- **Work order**:
State how many lines in the listing below include the string "membranous". The answer is the number alone.

- **Dataset content**:
- Opening Delimiter -

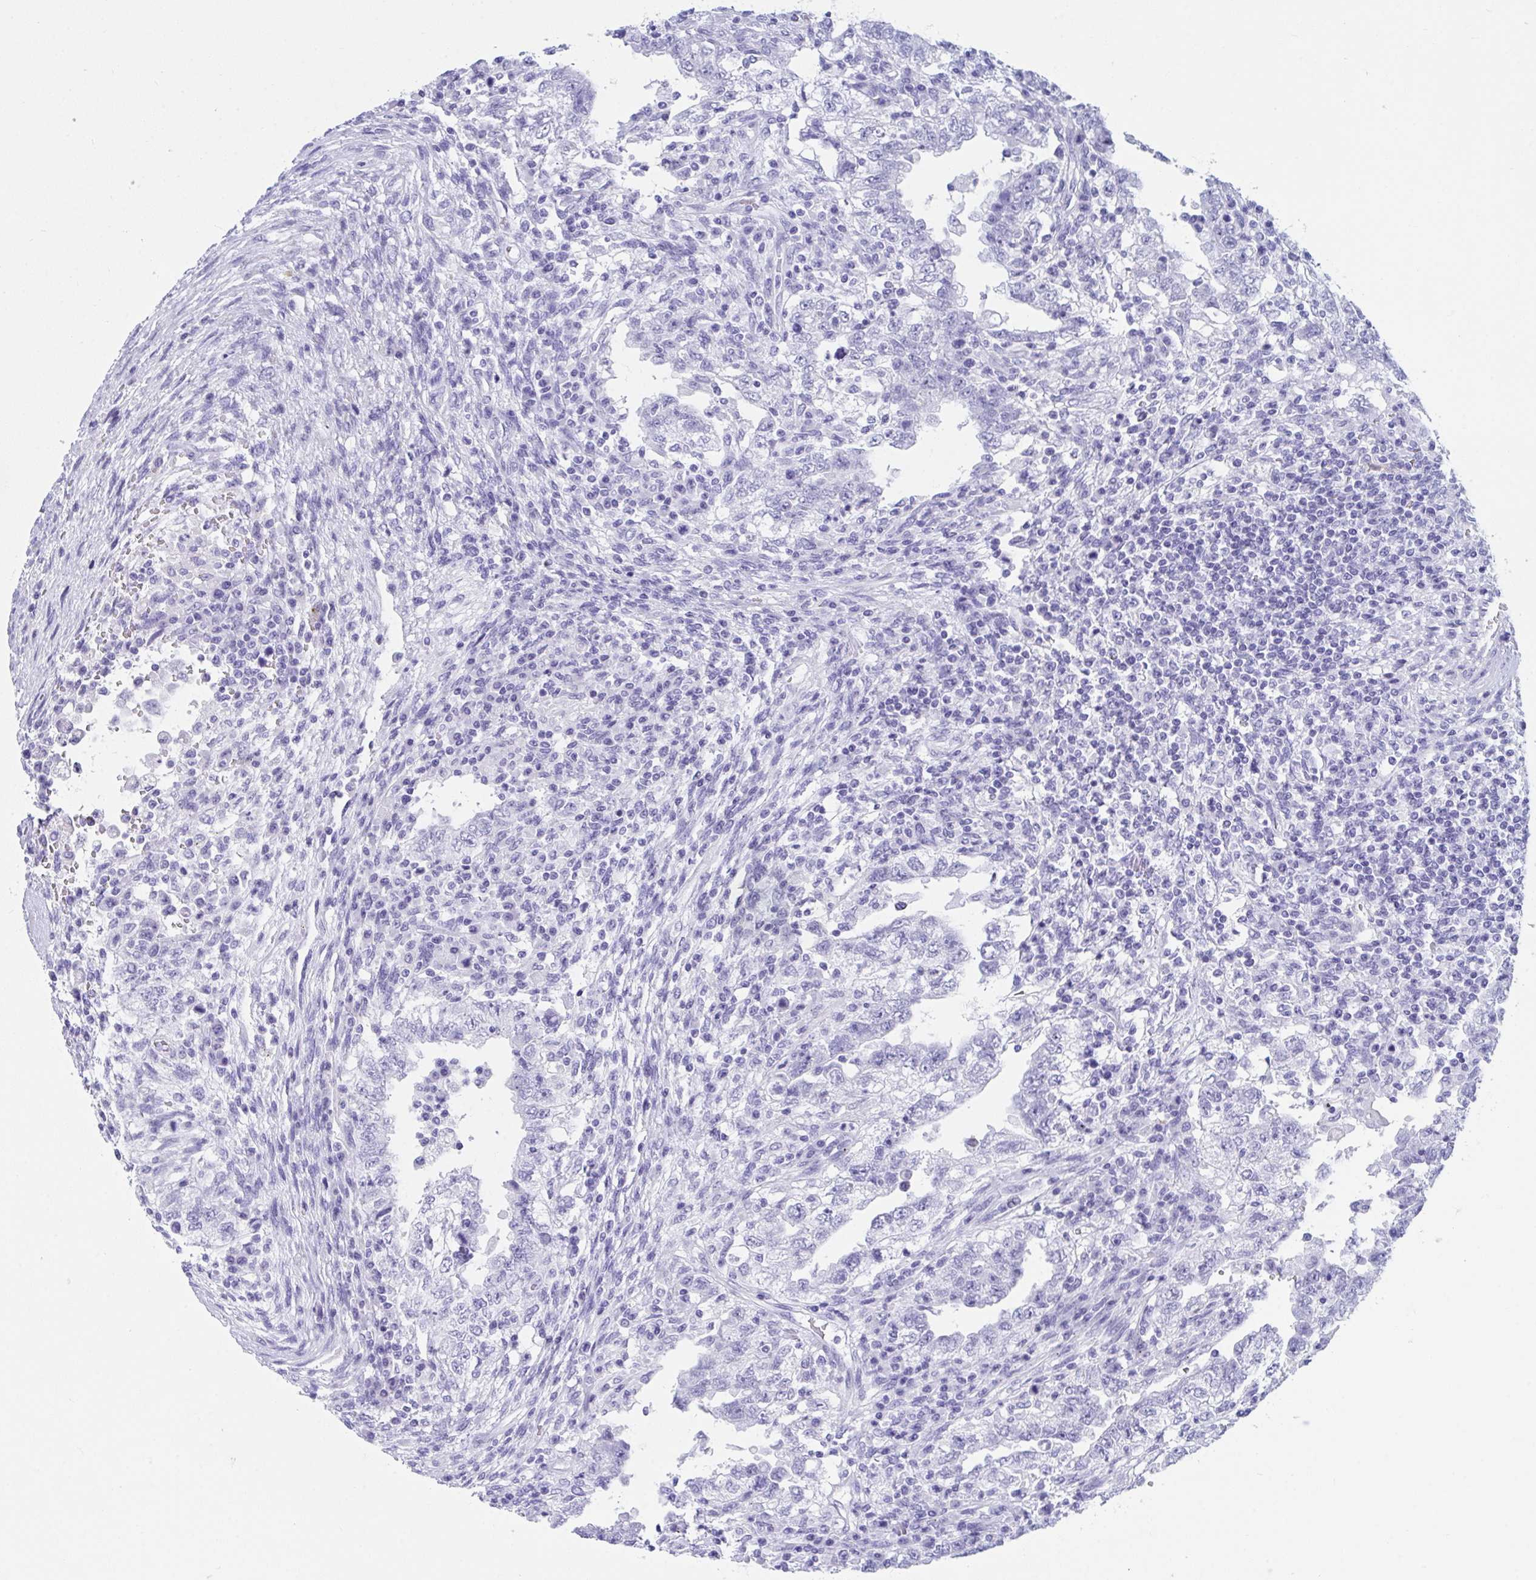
{"staining": {"intensity": "negative", "quantity": "none", "location": "none"}, "tissue": "testis cancer", "cell_type": "Tumor cells", "image_type": "cancer", "snomed": [{"axis": "morphology", "description": "Carcinoma, Embryonal, NOS"}, {"axis": "topography", "description": "Testis"}], "caption": "There is no significant positivity in tumor cells of testis cancer (embryonal carcinoma). The staining is performed using DAB (3,3'-diaminobenzidine) brown chromogen with nuclei counter-stained in using hematoxylin.", "gene": "TTC30B", "patient": {"sex": "male", "age": 26}}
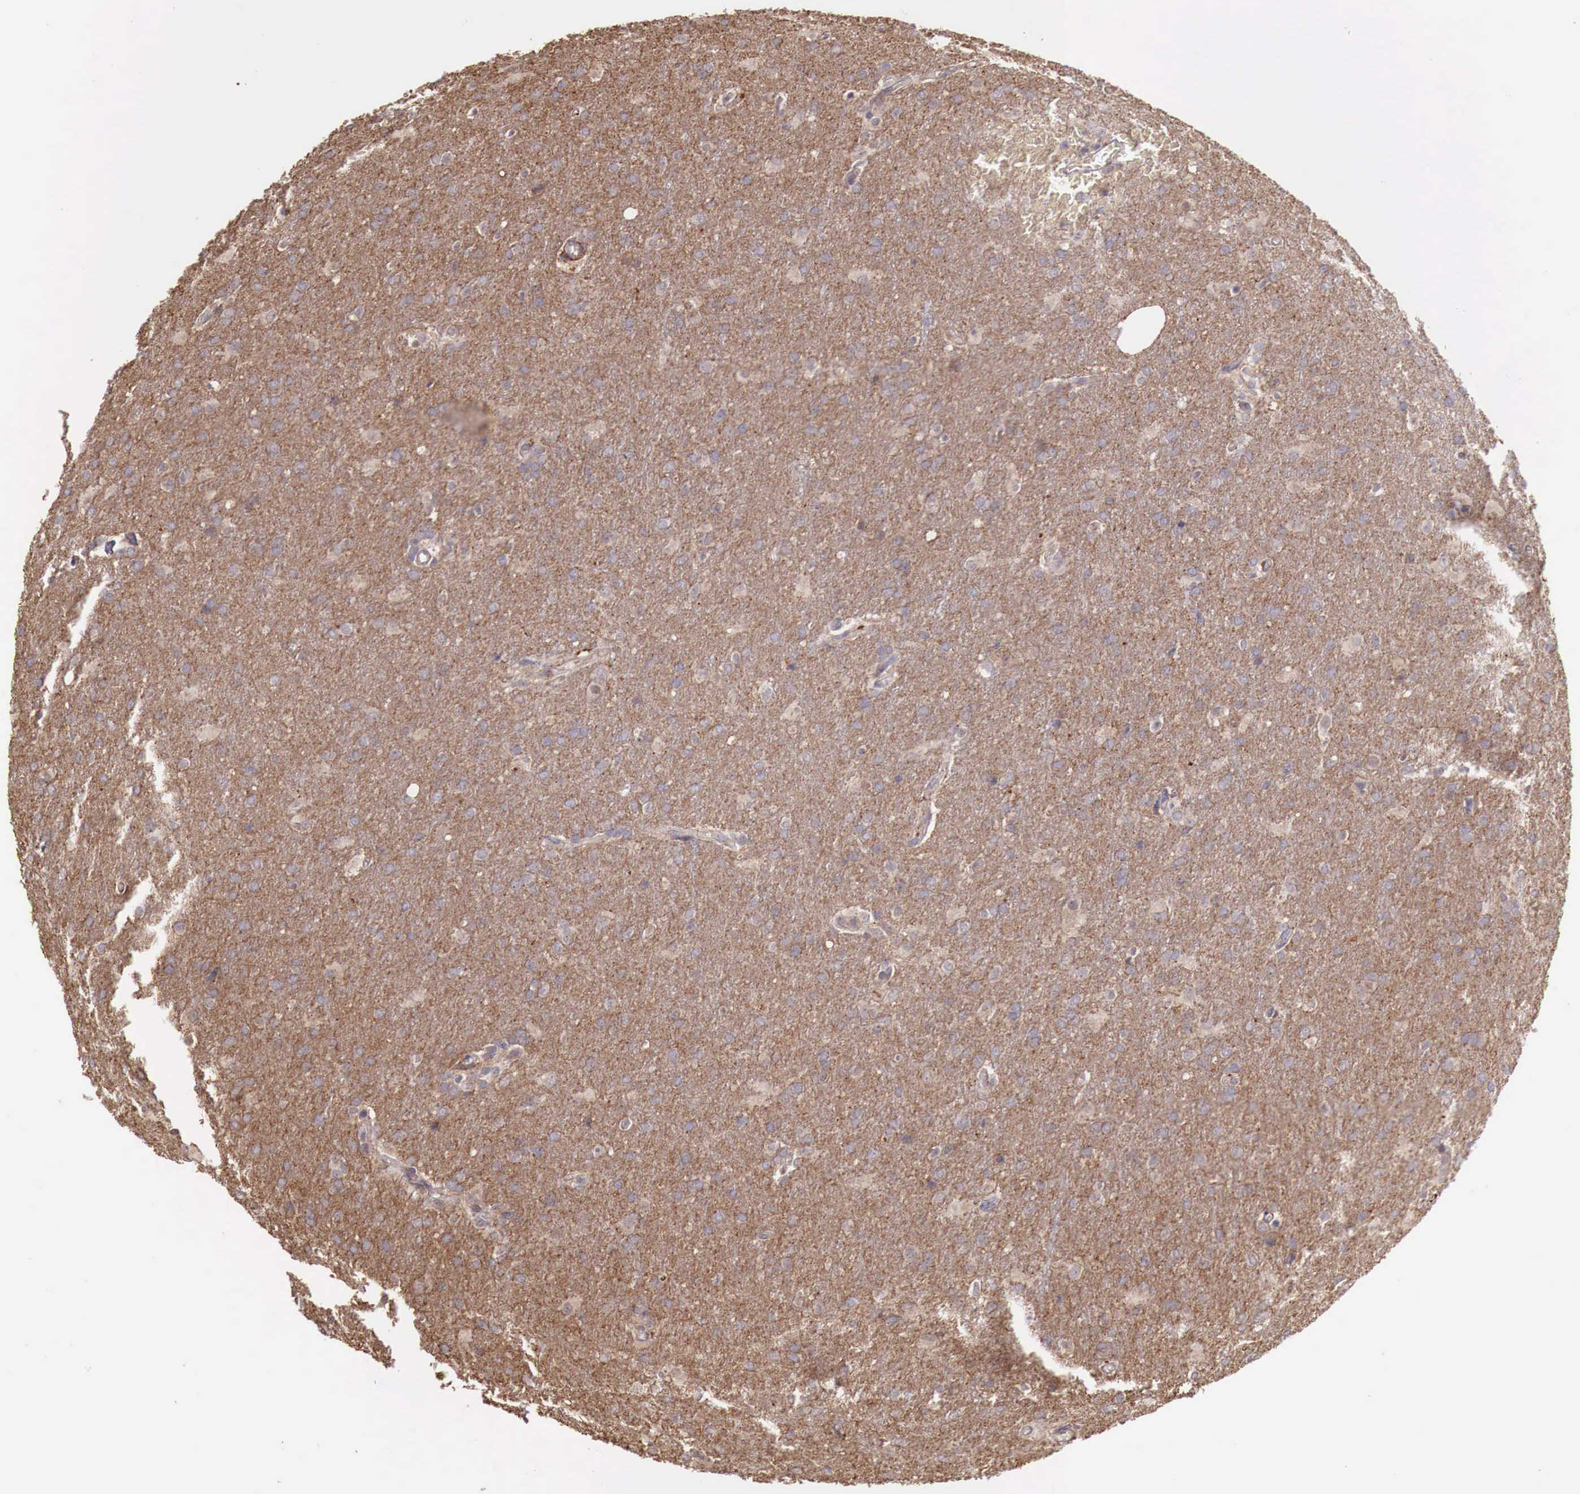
{"staining": {"intensity": "moderate", "quantity": ">75%", "location": "cytoplasmic/membranous"}, "tissue": "glioma", "cell_type": "Tumor cells", "image_type": "cancer", "snomed": [{"axis": "morphology", "description": "Glioma, malignant, High grade"}, {"axis": "topography", "description": "Brain"}], "caption": "Moderate cytoplasmic/membranous staining is identified in approximately >75% of tumor cells in glioma.", "gene": "CHRDL1", "patient": {"sex": "male", "age": 68}}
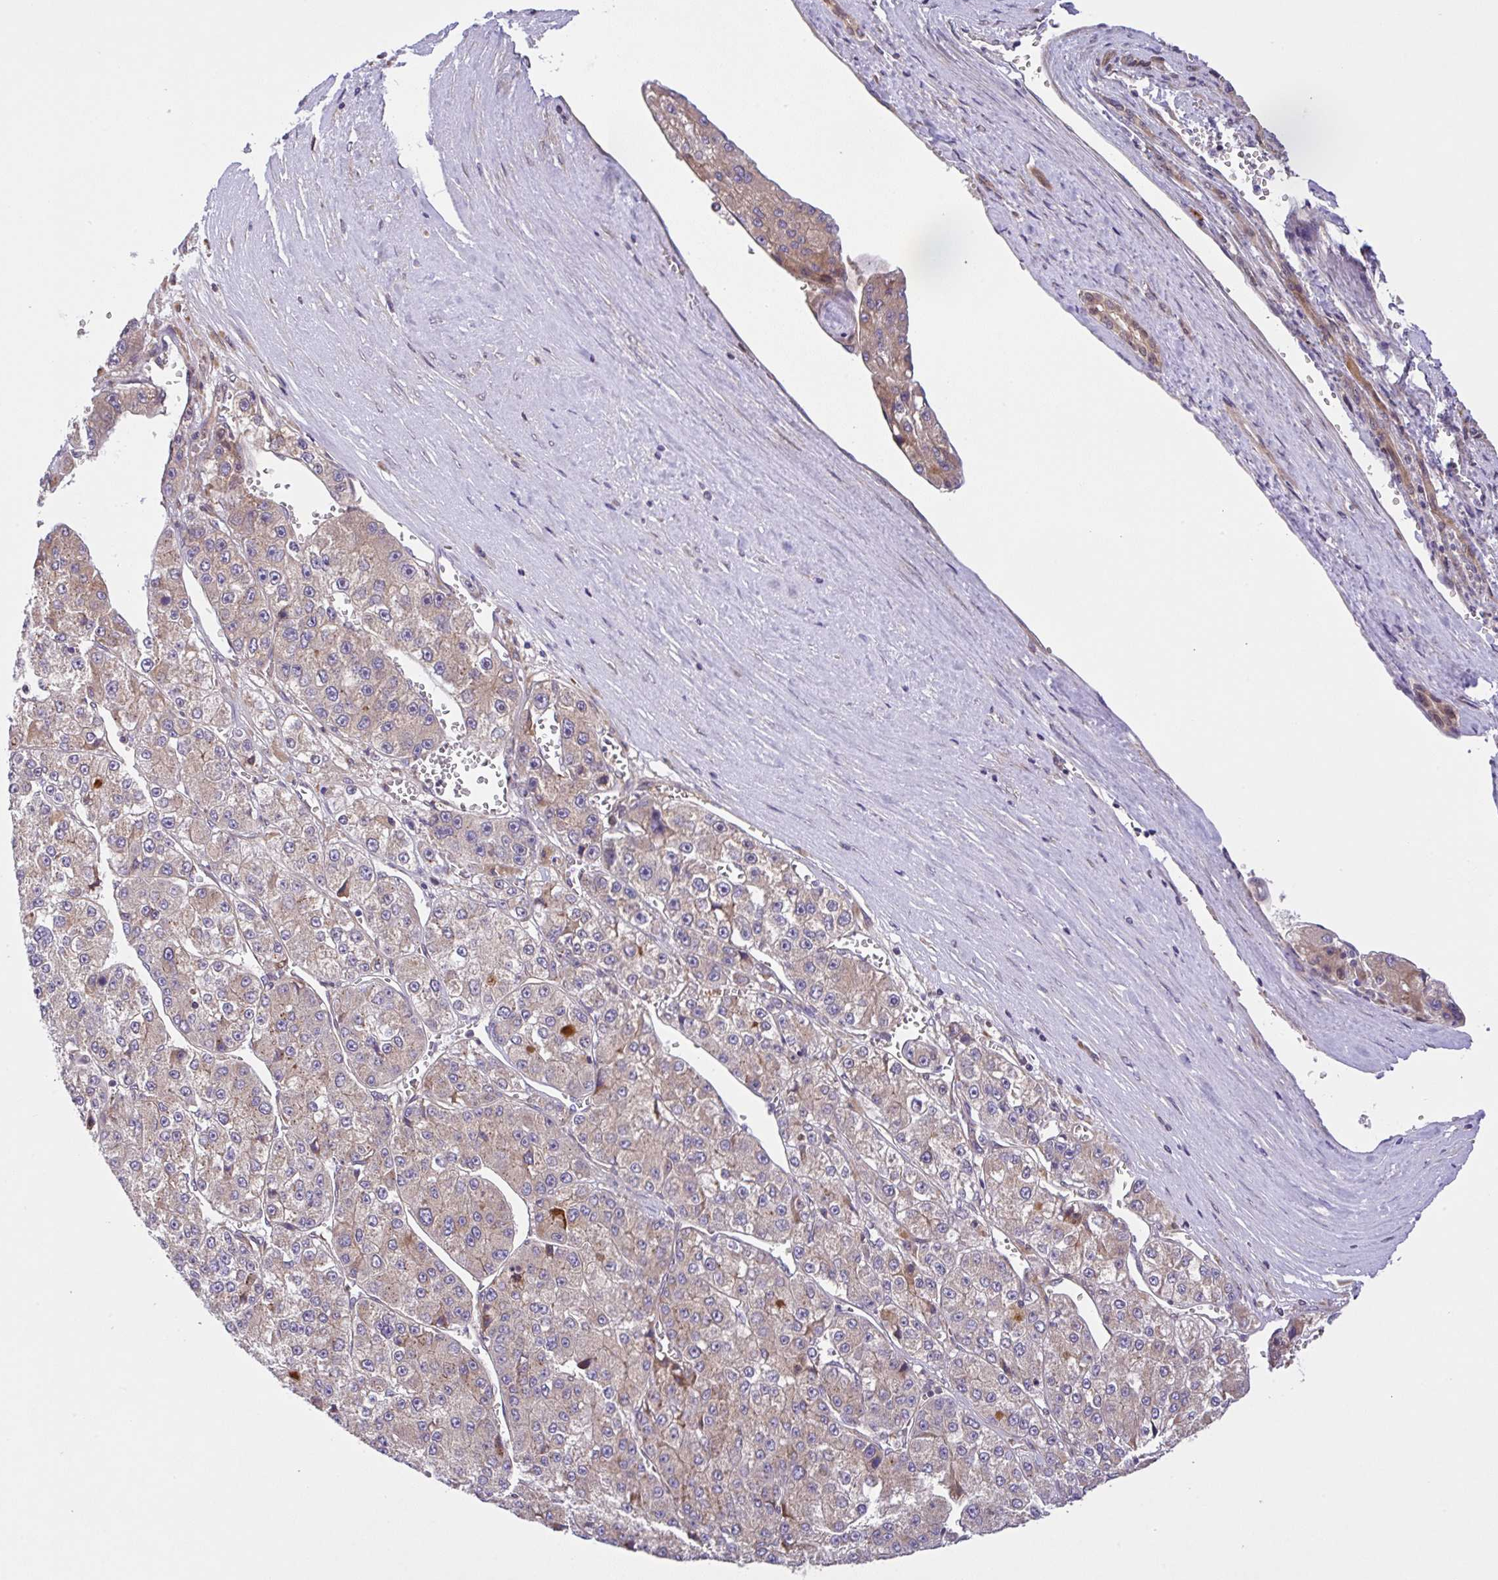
{"staining": {"intensity": "weak", "quantity": "<25%", "location": "cytoplasmic/membranous"}, "tissue": "liver cancer", "cell_type": "Tumor cells", "image_type": "cancer", "snomed": [{"axis": "morphology", "description": "Carcinoma, Hepatocellular, NOS"}, {"axis": "topography", "description": "Liver"}], "caption": "Human liver cancer (hepatocellular carcinoma) stained for a protein using immunohistochemistry (IHC) reveals no positivity in tumor cells.", "gene": "UBE4A", "patient": {"sex": "female", "age": 73}}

- Closing Delimiter -

- **Response for this exercise**:
2